**Пункт задания:**
Продолжите отрывок о поэзии Афанасия Фета, начиная сразу после его последней строки.

**Цитируемый отрывок:**
● ● ● ● ● ● ●

Показательно, что это обращено ко Льву Толсто­му, тоже противнику всякого насилия. Однако насилие над народом оценивалось обои­ми писателями как грех наитягчайший и не замаливаемый. Возмущение этим насилием и понимание того, что народ может выступить против него, объединяло две великих души.

 

*    *    *

 

Афанасий Фет смотрел на жизнь, человеческую душу, природу как философ. Для него каждый кусочек земной жизни связан с жизнью мировой. И всегда для него в центре мира – на все откликающаяся и все запомина­ющая душа.

 

Как в дни безумные, как в пламенные годы,

Мне жизни мировой святыня дорога;

Люблю безмолвие полуночной природы,

Люблю ее лесов лепечущие своды,

Люблю ее степей алмазные снега.

 

Каждодневная жизнь духа, то окрыленного надеждами, то угнетенного предчувстви­ями, то освященного вышними лучами, то погруженного в сумрак, стала благодаря музе Афанасия Фета подробной и поучительной книгой для тех, кто хотел бы понять самого себя и таинственный мир вокруг:

 

Из тонких линий идеала,

Из детских очерков чела

Ты ничего не потеряла,

Но все ты вдруг приобрела.

● ● ● ● ● ● ●

**Исходные данные:**
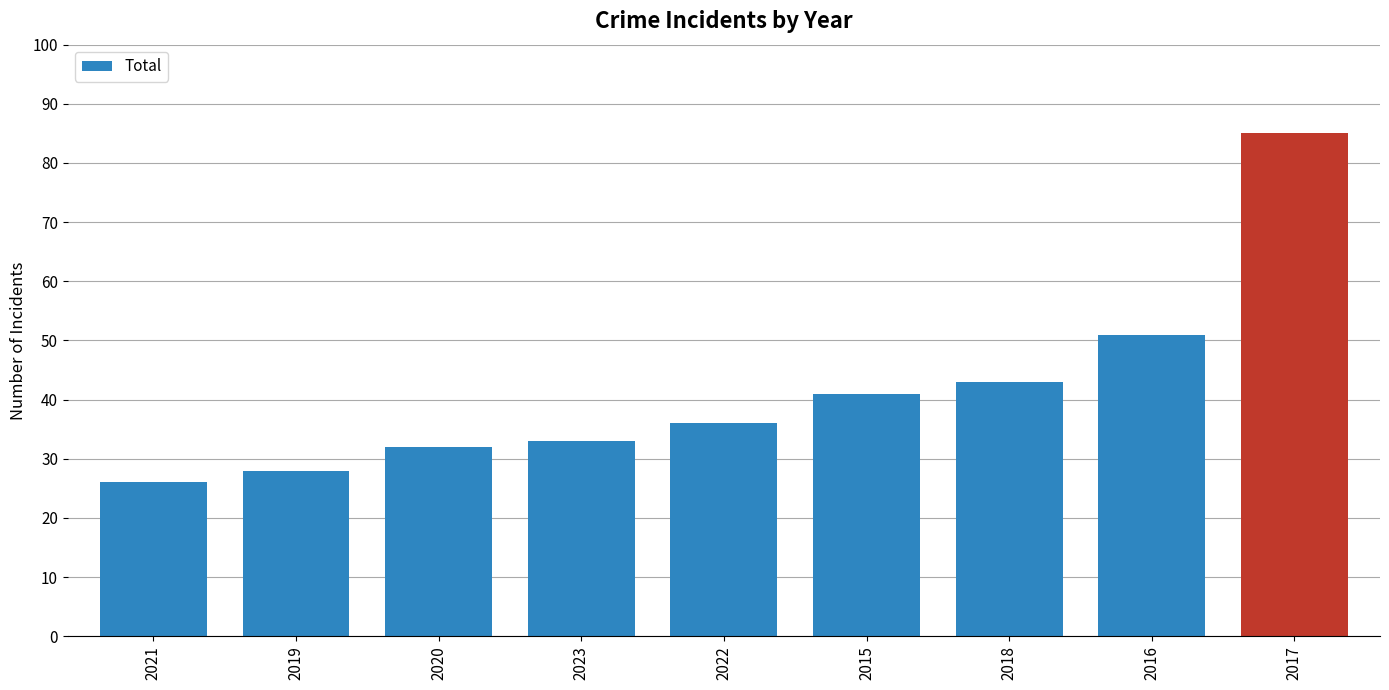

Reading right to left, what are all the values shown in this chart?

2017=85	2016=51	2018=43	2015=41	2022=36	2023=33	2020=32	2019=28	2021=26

● ● ● ● ● ● ●

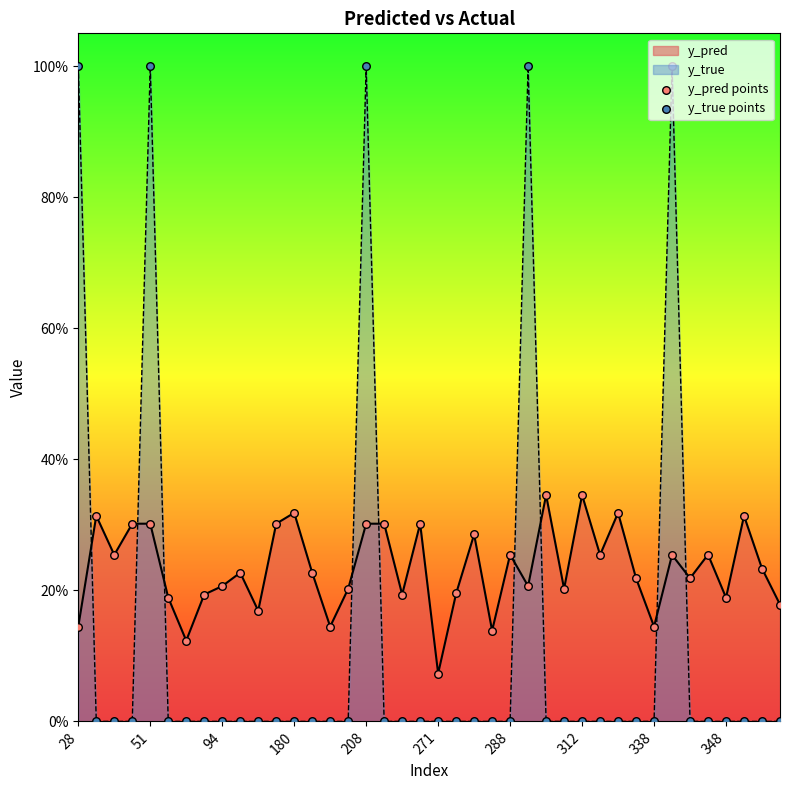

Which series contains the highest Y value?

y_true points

● ● ● ● ● ● ●

**Итог упражнения:**
Твой взор открытей и бесстрашней,

Хотя душа твоя тиха;

Но в нем сияет рай вчерашний

И соучастница греха.

1890

 

Да, у Фета всегда – в рассказе, размышлении, жалобе или счастливом признании – участвует трепещущая душа; если это размышление, то она много раз переболела тем, о чем рассказано в стихах; если это жалоба, то она уже не может носить в себе мучи­тельное слово; если радостное признание, то она многократно ликовала и не в силах больше сдержать счастливого чувства. Фет берется за перо не потому, что поражен сверкающим небом или удручен неистовой непогодой; он берется потому, что душа его вновь откликнулась на зов большого мира:

 

Еще люблю, еще томлюсь

Перед всемирной красотою

И ни за что не отрекусь

От ласк, ниспосланных тобою.

Покуда на груди земной

Хотя с трудом дышать я буду,

Весь трепет жизни молодой

Мне будет внятен отовсюду.

Покорны солнечным лучам,

Так сходят корни в глубь могилы

И там у смерти ищут силы

Бежать навстречу вешним дням.

1890

 

Говорили о созерцательности стихов Фета. Но его «созерцательные» стихи не назовешь бездумными, лишь зеркально отразившими то, что увидел поэт. Мало то­го, что стихи Фета полны душевного огня, кипящего чувства, которыми отличают­ся люди эмоциональные; как всякий свет, ударивший мощной вспыш­кой, стихи поэта озаряют по-новому предметы, лица людей, даже их судьбу, да и саму жизнь вокруг. И тогда понимаешь: строки Фета обогатили тебя новым знани­ем; они мудры, как строки философа:

 

На стоге сена ночью южной

Лицом ко тверди я лежал,

И хор светил, живой и дружный,

Кругом раскинувшись, дрожал.

Земля, как смутный сон немая,

Безвестно уносилась прочь,

И я, как первый житель рая,

Один в лицо увидел ночь.

Я ль несся к бездне полуночной,

Иль сонмы звезд ко мне неслись?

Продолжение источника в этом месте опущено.